编辑:我根据下面的答案编辑了代码。我添加了初始化器和锁。我发布的原始代码是here。
答案 0 :(得分:2)
正如您所注意到的,线程1可能会在线程2调用pthread_cond_wait()之前发出条件变量的信号。条件变量不记得&#34;已经发出信号,所以唤醒将会丢失。因此,您需要使用某种变量来确定线程2是否需要等待。
int signalled = 0;
void *thread_func1(void* arg){
printf("thread1 started\n");
pthread_mutex_lock(&mutex);
printf("thread1: signalling\n");
signalled = 1;
pthread_cond_signal(&cond);
printf("thread1: signalled\n");
pthread_mutex_unlock(&mutex);
printf("thread1: exiting\n");
pthread_exit(0);
}
void *thread_func2(void* arg){
printf("thread2 started\n");
pthread_mutex_lock(&mutex);
printf("thread2: waiting for signal..\n");
if(!signalled) {
pthread_cond_wait(&cond, &mutex);
}
printf("thread2: signal received\n");
pthread_mutex_unlock(&mutex);
printf("thread2: exiting\n");
pthread_exit(0);
}
但是,此代码仍然不正确。 pthreads规范表明&#34;虚假的唤醒&#34;可能在条件变量上发生。
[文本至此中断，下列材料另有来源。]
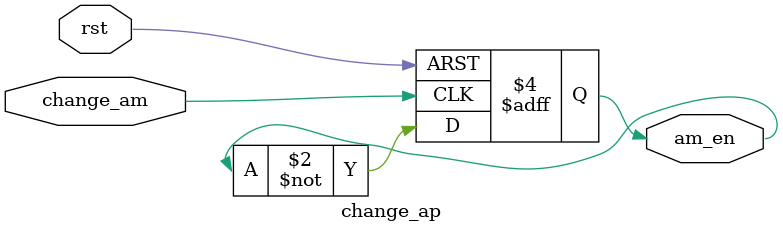
<source format=v>
`timescale 1ns / 1ps


module change_ap(
     change_am,
     rst,
     am_en
    );
    input change_am;
    input rst;
    output reg am_en;
    
    initial begin
        am_en = 1'b1;
    end
    
    always@(posedge change_am or posedge rst)
        if(rst)
            am_en <= 1'b1;
        else if(change_am)
            am_en <= ~am_en;
        else
            am_en <= am_en;
endmodule

</source>
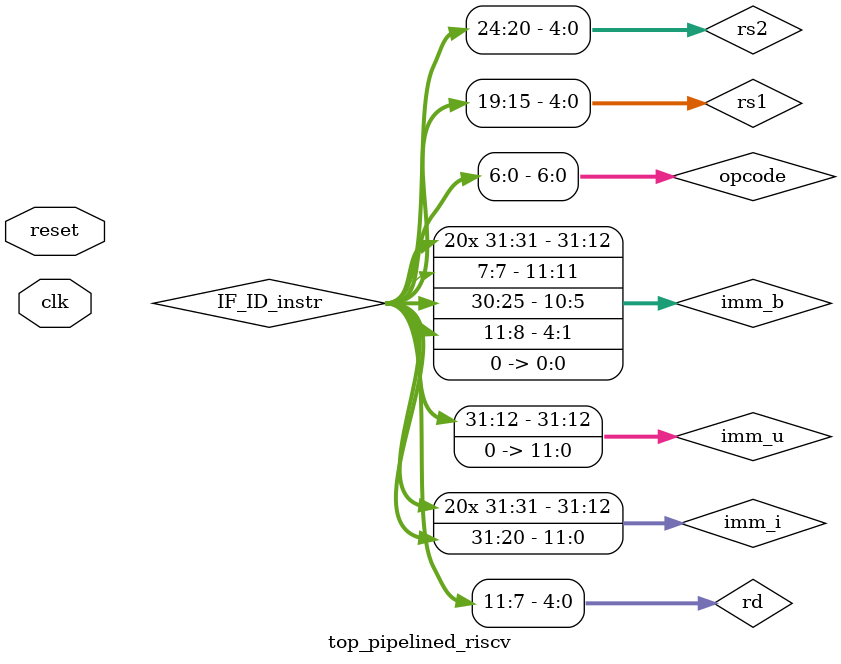
<source format=v>
module top_pipelined_riscv #(
    parameter DATA_WIDTH = 32,
    parameter REG_ADDR_WIDTH = 5,
    parameter MEM_DEPTH = 2048
)(
    input wire clk,
    input wire reset
);

    // PC and instruction fetch
    reg [DATA_WIDTH-1:0] PC;
    wire [DATA_WIDTH-1:0] next_PC;
    wire [DATA_WIDTH-1:0] instr;

    // IF/ID pipeline registers
    reg [DATA_WIDTH-1:0] IF_ID_instr;
    reg [DATA_WIDTH-1:0] IF_ID_PC;
    reg IF_ID_branch_predict;

    // ID/EX pipeline registers
    reg [DATA_WIDTH-1:0] ID_EX_RD1, ID_EX_RD2, ID_EX_imm;
    reg [REG_ADDR_WIDTH-1:0] ID_EX_rs1, ID_EX_rs2, ID_EX_rd;
    reg [1:0] ID_EX_ALUOp;
    reg       ID_EX_ALUSrc, ID_EX_MemRead, ID_EX_MemWrite;
    reg       ID_EX_RegWrite, ID_EX_MemToReg;
    reg [2:0] ID_EX_funct3;
    reg       ID_EX_funct7_bit;
    reg       ID_EX_branch_predict;
    reg       ID_EX_Branch;

    // EX/MEM pipeline registers
    reg [DATA_WIDTH-1:0] EX_MEM_ALU_result, EX_MEM_RD2;
    reg [REG_ADDR_WIDTH-1:0] EX_MEM_rd;
    reg       EX_MEM_RegWrite, EX_MEM_MemRead, EX_MEM_MemWrite, EX_MEM_MemToReg;
    reg       EX_MEM_branch_taken, EX_MEM_Branch, EX_MEM_predicted_taken;

    // MEM/WB pipeline registers
    reg [DATA_WIDTH-1:0] MEM_WB_read_data, MEM_WB_ALU_result;
    reg [REG_ADDR_WIDTH-1:0] MEM_WB_rd;
    reg       MEM_WB_RegWrite, MEM_WB_MemToReg;

    wire RegWrite, MemRead, MemWrite, ALUSrc, Branch, MemToReg;
    wire [1:0] ALUOp;
    wire hazard_stall, PCWrite, IF_ID_Write;

    wire [6:0] opcode = IF_ID_instr[6:0];
    wire [REG_ADDR_WIDTH-1:0] rs1 = IF_ID_instr[19:15];
    wire [REG_ADDR_WIDTH-1:0] rs2 = IF_ID_instr[24:20];
    wire [REG_ADDR_WIDTH-1:0] rd  = IF_ID_instr[11:7];

    wire [DATA_WIDTH-1:0] imm_i = {{20{IF_ID_instr[31]}}, IF_ID_instr[31:20]};
    wire [DATA_WIDTH-1:0] imm_u = {IF_ID_instr[31:12], 12'b0};
    wire [DATA_WIDTH-1:0] imm_b = {{20{IF_ID_instr[31]}}, IF_ID_instr[7], IF_ID_instr[30:25], IF_ID_instr[11:8], 1'b0};

    wire [DATA_WIDTH-1:0] imm = (opcode == 7'b0110111 || opcode == 7'b0010111) ? imm_u :
                                (opcode == 7'b1100011) ? imm_b : imm_i;

    wire [1:0] ForwardA, ForwardB;
    wire branch_predict;
    wire flush_IF_ID, flush_ID_EX, flush_EX_MEM;

    forwarding_unit FU (
        .ID_EX_Rs1(ID_EX_rs1),
        .ID_EX_Rs2(ID_EX_rs2),
        .EX_MEM_Rd(EX_MEM_rd),
        .MEM_WB_Rd(MEM_WB_rd),
        .EX_MEM_RegWrite(EX_MEM_RegWrite),
        .MEM_WB_RegWrite(MEM_WB_RegWrite),
        .ForwardA(ForwardA),
        .ForwardB(ForwardB)
    );

    wire [DATA_WIDTH-1:0] ALU_input_A = (ForwardA == 2'b10) ? EX_MEM_ALU_result :
                                       (ForwardA == 2'b01) ? MEM_WB_ALU_result :
                                       ID_EX_RD1;

    wire [DATA_WIDTH-1:0] ALU_input_B_raw = (ForwardB == 2'b10) ? EX_MEM_ALU_result :
                                           (ForwardB == 2'b01) ? MEM_WB_ALU_result :
                                           ID_EX_RD2;

    wire [DATA_WIDTH-1:0] ALU_input_B = ID_EX_ALUSrc ? ID_EX_imm : ALU_input_B_raw;

    wire [4:0] ALU_ctrl;
    alu_control ALU_CTRL (
        .ALUOp(ID_EX_ALUOp),
        .funct3(ID_EX_funct3),
        .funct7_bit(ID_EX_funct7_bit),
        .ALUControl(ALU_ctrl)
    );

    wire [DATA_WIDTH-1:0] ALU_result;
    wire Zero_flag;
    riscv_ALU ALU (
        .clk(clk), .reset(reset),
        .ALU_ctrl(ALU_ctrl),
        .ALU_ina(ALU_input_A),
        .ALU_inb_reg(ALU_input_B),
        .ALU_inb_imm(ID_EX_imm),
        .ALUSrc(ID_EX_ALUSrc),
        .ALU_out(ALU_result),
        .Zero_flag(Zero_flag)
    );

    wire [DATA_WIDTH-1:0] DataMemOut;
    /*mem_data #(.MEM_DEPTH(MEM_DEPTH)) DMEM (
        .clk(clk), .reset(reset),
        .rd_en(EX_MEM_MemRead),
        .wr_en(EX_MEM_MemWrite),
        .addr(EX_MEM_ALU_result),
        .din(EX_MEM_RD2),
        .dout(DataMemOut)
    );*/

	xpm_dpram_top DMEM (
		.clk(clk),
		.rst(reset),
		
		// Port A connections (used for Data Memory access)
		.we(EX_MEM_MemWrite),
		.addra(EX_MEM_ALU_result),
		.dina(EX_MEM_RD2),
		.douta(DataMemOut),
		
		// Port B connections 
		.dinb(),
		.doutb(),
		.addrb()
	);


    instr_mem #(.MEM_DEPTH(MEM_DEPTH)) IMEM (
        .clk(clk), .reset(reset),
        .addr(PC), .instr(instr)
    );

    control_unit CU (
        .stall(hazard_stall),
        .opcode(opcode),
        .RegWrite(RegWrite),
        .MemRead(MemRead),
        .MemWrite(MemWrite),
        .ALUSrc(ALUSrc),
        .Branch(Branch),
        .MemToReg(MemToReg),
        .ALUOp(ALUOp)
    );

    wire [DATA_WIDTH-1:0] RD1, RD2;
    register_file RF (
        .clk(clk), .rst(reset), .stall(hazard_stall),
        .A1(rs1), .A2(rs2), .A3(MEM_WB_rd),
        .WD3(MEM_WB_MemToReg ? MEM_WB_read_data : MEM_WB_ALU_result),
        .WE3(MEM_WB_RegWrite),
        .RD1(RD1), .RD2(RD2)
    );

    hazard_detection_unit HDU (
        .ID_EX_MemRead(ID_EX_MemRead),
        .ID_EX_Rd(ID_EX_rd),
        .IF_ID_Rs1(rs1),
        .IF_ID_Rs2(rs2),
        .stall(hazard_stall),
        .PCWrite(PCWrite),
        .IF_ID_Write(IF_ID_Write)
    );

    wire [DATA_WIDTH-1:0] branch_target = IF_ID_PC + imm;
    assign next_PC = branch_predict ? branch_target : (PC + 4);

    always @(posedge clk or posedge reset) begin
        if (reset)
            PC <= {DATA_WIDTH{1'b0}};
        else if (PCWrite)
            PC <= next_PC;
    end

    // IF/ID pipeline register update
    always @(posedge clk) begin
        if (reset || flush_IF_ID) begin
            IF_ID_instr <= {DATA_WIDTH{1'b0}};
            IF_ID_PC <= {DATA_WIDTH{1'b0}};
            IF_ID_branch_predict <= 1'b0;
        end else if (IF_ID_Write) begin
            IF_ID_instr <= instr;
            IF_ID_PC <= PC;
            IF_ID_branch_predict <= branch_predict;
        end
    end

    // ID/EX pipeline register update
    always @(posedge clk) begin
        if (reset || hazard_stall || flush_ID_EX) begin
            ID_EX_RD1 <= 0; ID_EX_RD2 <= 0; ID_EX_imm <= 0;
            ID_EX_rs1 <= 0; ID_EX_rs2 <= 0; ID_EX_rd <= 0;
            ID_EX_RegWrite <= 0; ID_EX_MemRead <= 0; ID_EX_MemWrite <= 0;
            ID_EX_ALUSrc <= 0; ID_EX_ALUOp <= 0; ID_EX_MemToReg <= 0;
            ID_EX_funct3 <= 0; ID_EX_funct7_bit <= 0;
            ID_EX_branch_predict <= 0; ID_EX_Branch <= 0;
        end else begin
            ID_EX_RD1 <= RD1; ID_EX_RD2 <= RD2; ID_EX_imm <= imm;
            ID_EX_rs1 <= rs1; ID_EX_rs2 <= rs2; ID_EX_rd <= rd;
            ID_EX_RegWrite <= RegWrite; ID_EX_MemRead <= MemRead;
            ID_EX_MemWrite <= MemWrite; ID_EX_ALUSrc <= ALUSrc;
            ID_EX_ALUOp <= ALUOp; ID_EX_MemToReg <= MemToReg;
            ID_EX_funct3 <= IF_ID_instr[14:12];
            ID_EX_funct7_bit <= IF_ID_instr[30];
            ID_EX_branch_predict <= IF_ID_branch_predict;
            ID_EX_Branch <= Branch;
        end
    end

    // EX/MEM pipeline register update
    always @(posedge clk) begin
        if (reset || flush_EX_MEM) begin
            EX_MEM_ALU_result <= 0; EX_MEM_RD2 <= 0; EX_MEM_rd <= 0;
            EX_MEM_RegWrite <= 0; EX_MEM_MemRead <= 0; EX_MEM_MemWrite <= 0;
            EX_MEM_MemToReg <= 0; EX_MEM_branch_taken <= 0;
            EX_MEM_Branch <= 0; EX_MEM_predicted_taken <= 0;
        end else begin
            EX_MEM_ALU_result <= ALU_result;
            EX_MEM_RD2 <= ALU_input_B_raw;
            EX_MEM_rd <= ID_EX_rd;
            EX_MEM_RegWrite <= ID_EX_RegWrite;
            EX_MEM_MemRead <= ID_EX_MemRead;
            EX_MEM_MemWrite <= ID_EX_MemWrite;
            EX_MEM_MemToReg <= ID_EX_MemToReg;
            EX_MEM_branch_taken <= ID_EX_Branch & Zero_flag;
            EX_MEM_Branch <= ID_EX_Branch;
            EX_MEM_predicted_taken <= ID_EX_branch_predict;
        end
    end

    // MEM/WB pipeline register update
    always @(posedge clk) begin
        if (reset || flush_EX_MEM) begin
            MEM_WB_read_data <= 0;
            MEM_WB_ALU_result <= 0;
            MEM_WB_rd <= 0;
            MEM_WB_RegWrite <= 0;
            MEM_WB_MemToReg <= 0;
        end else begin
            MEM_WB_read_data <= DataMemOut;
            MEM_WB_ALU_result <= EX_MEM_ALU_result;
            MEM_WB_rd <= EX_MEM_rd;
            MEM_WB_RegWrite <= EX_MEM_RegWrite;
            MEM_WB_MemToReg <= EX_MEM_MemToReg;
        end
    end

    branch_prediction_unit BPU (
        .clk(clk), .reset(reset),
        .branch_resolved(EX_MEM_Branch),
        .branch_taken_actual(EX_MEM_branch_taken),
        .branch_predict(branch_predict)
    );

    branch_control_flush BCF (
        .clk(clk), .reset(reset),
        .branch_taken(EX_MEM_branch_taken),
        .predicted_taken(EX_MEM_predicted_taken),
        .flush_IF_ID(flush_IF_ID),
        .flush_ID_EX(flush_ID_EX),
        .flush_EX_MEM(flush_EX_MEM)
    );


endmodule

</source>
这意味着即使没有人调用pthread_cond_wait()或pthread_cond_signal(),pthread_cond_broadcast()也可能会返回。因此,您需要在循环中检查标志,而不是仅检查一次:
void *thread_func2(void* arg){
printf("thread2 started\n");
pthread_mutex_lock(&mutex);
printf("thread2: waiting for signal..\n");
while(!signalled) {
pthread_cond_wait(&cond, &mutex);
}
printf("thread2: signal received\n");
pthread_mutex_unlock(&mutex);
printf("thread2: exiting\n");
pthread_exit(0);
}
更新:组合条件变量和计数器功能的另一种方法是使用信号量。
pthread_mutex_t mutex = PTHREAD_MUTEX_INITIALIZER;
sem_t sem;
void *thread_func1(void* arg){
printf("thread1 started\n");
printf("thread1: signalling\n");
sem_post(&sem);
printf("thread1: signalled\n");
printf("thread1: exiting\n");
pthread_exit(0);
}
void *thread_func2(void* arg){
printf("thread2 started\n");
printf("thread2: waiting for signal..\n");
sem_wait(&sem);
printf("thread2: signal received\n");
printf("thread2: exiting\n");
pthread_exit(0);
}
int main(int argc, char** argv){
pthread_t thread1, thread2;
sem_init(&sem);
pthread_create(&thread1, NULL, thread_func1, NULL);
pthread_create(&thread2, NULL, thread_func2, NULL);
pthread_join(thread1, 0);
pthread_join(thread2, 0);
sem_destroy(&sem);
return 0;
}
答案 1 :(得分:0)
对于初学者,您的代码会错过初始化mutex和cond。
为此,至少要这样做:
pthread_mutex_t mutex = PTHREAD_MUTEX_INITIALIZER;
pthread_cond_t cond = PTHREAD_COND_INITIALIZER;
传递给pthread_cond_wait()的互斥锁也应 锁定。当函数返回时 被锁定。
更新:
您的代码介绍了一场比赛。也就是说:如果线程1在线程2等待信号之前发出信号,则线程2将永远等待,这很可能发生在您显示的第一条跟踪中。